The struggles of our daily lives are inevitable—they are going to come no matter what. But one thing that I can control is how I react to something, how something influences me, or how something makes me change who I am. There can be beautiful things made out of joy as well, not just pain and trauma. I just want to be free. I just want to celebrate, I just want to be in the joy because everything has been so heavy, including what we experienced with the pandemic and everything else socially during that time. To this day, you get on Twitter and all anyone does is argue all day long. That doesn't feel good. I think I am starting to work in a place of everything I do needs to be based on how I feel. I don't want to be around or be anywhere where I do not feel joy. If you don't fit the vibes, if you have weird energy, if you come to me incorrectly, I'm going somewhere else. I'm not participating in that stuff no more.

Also, a big part of this came from my mother's battle with breast cancer and chemotherapy. Afterward, she still has side effects from it. I often have to remind her, that yes, she may have a side effect, but she is a survivor. She still gets time on this planet. You may have your issues here and there, but at the end of the day, it could have taken you out of here. That perspective reminds me that we get so stuck in marinating in the woes of us. It can be hard to live outside of that or accept and show gratitude for the small things, you know?

Image: courtesy of Emily Assiran

As you continue honing your craft, how do you find balance, and not burn yourself out?

I'll be completely honest about that— I have recently felt the burnout coming.
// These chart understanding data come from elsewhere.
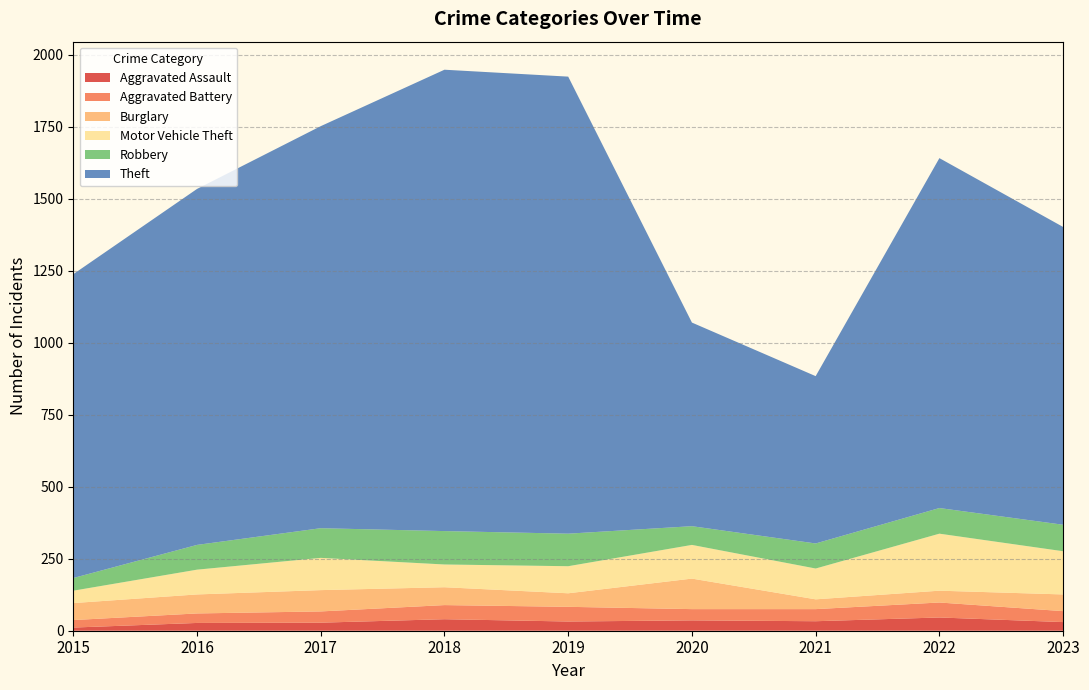

Reading left to right, extract all data points from this chart.

Aggravated Assault: 2015=11	2016=27	2017=28	2018=40	2019=32	2020=36	2021=33	2022=46	2023=30
Aggravated Battery: 2015=26	2016=33	2017=39	2018=49	2019=51	2020=39	2021=42	2022=52	2023=38
Burglary: 2015=59	2016=66	2017=74	2018=62	2019=47	2020=106	2021=34	2022=41	2023=58
Motor Vehicle Theft: 2015=43	2016=86	2017=112	2018=79	2019=94	2020=117	2021=107	2022=198	2023=150
Robbery: 2015=44	2016=86	2017=103	2018=116	2019=113	2020=65	2021=87	2022=89	2023=92
Theft: 2015=1055	2016=1236	2017=1396	2018=1602	2019=1587	2020=707	2021=581	2022=1215	2023=1034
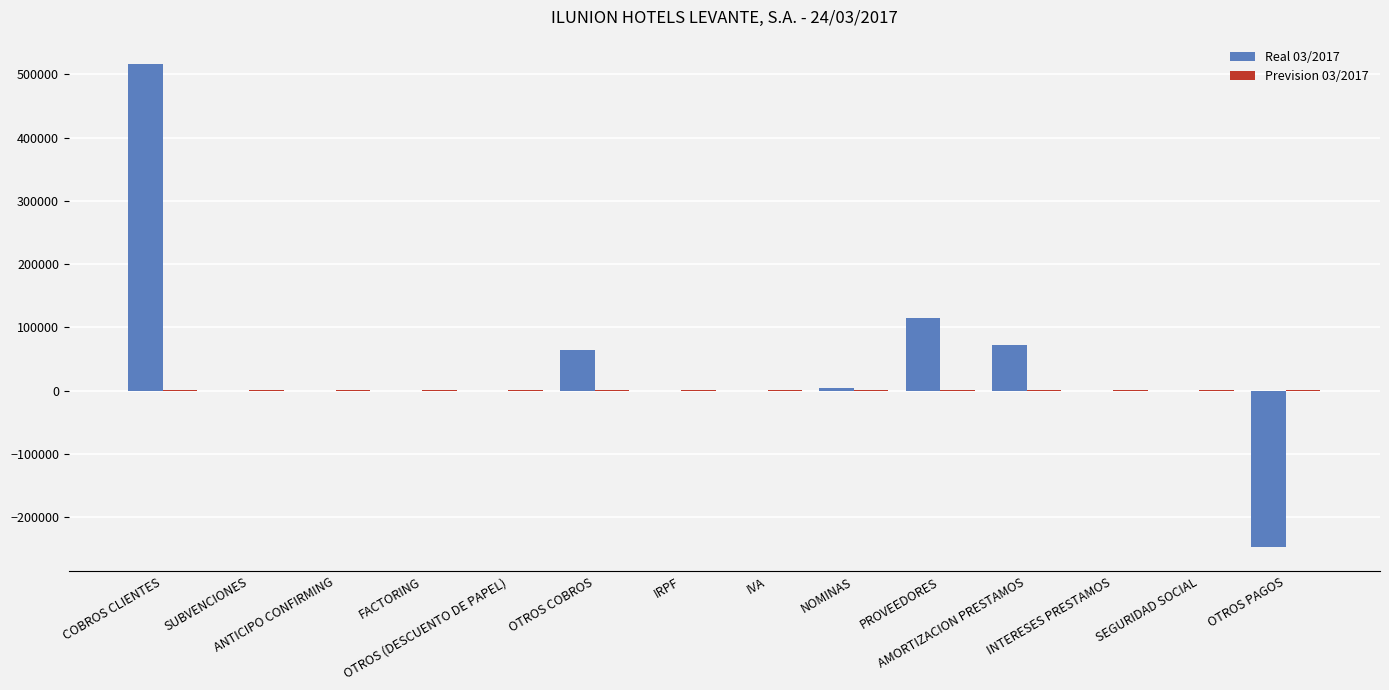

What is the greatest value displayed?

516334.7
There are moments where I know that I'm doing so much, but question if it matters or if it is being seen by the right people. Am I existing in my purpose? Or am I just doing a lot of stuff to just say I'm doing it? When I look at my career, people loved the food videos, but I just feel like I've outgrown it. That was a major part of my life and it was fun. But every time I do them now, I get a feeling in the pit of my stomach because I wonder if I'm going backwards. Then I get nervous about how it will be received or if I'm psyching myself out. On the other hand, I just did a Netflix movie and have worked on so many new projects along with going to school, and my soul feels completely fulfilled when I am in those moments. That's what I allow myself to listen to in order to counteract all the other thoughts that come into my mind.

I'm taking off the entire month of July because I do believe as creatives when we are on the go nonstop, the lessons that we are learning don't get time to soak in. It doesn't get time to get into our bodies. I think we have to do a full stop to just let that marinate and soak into our pores. Then, by the time we come back, we're refreshed, renewed and we've grown.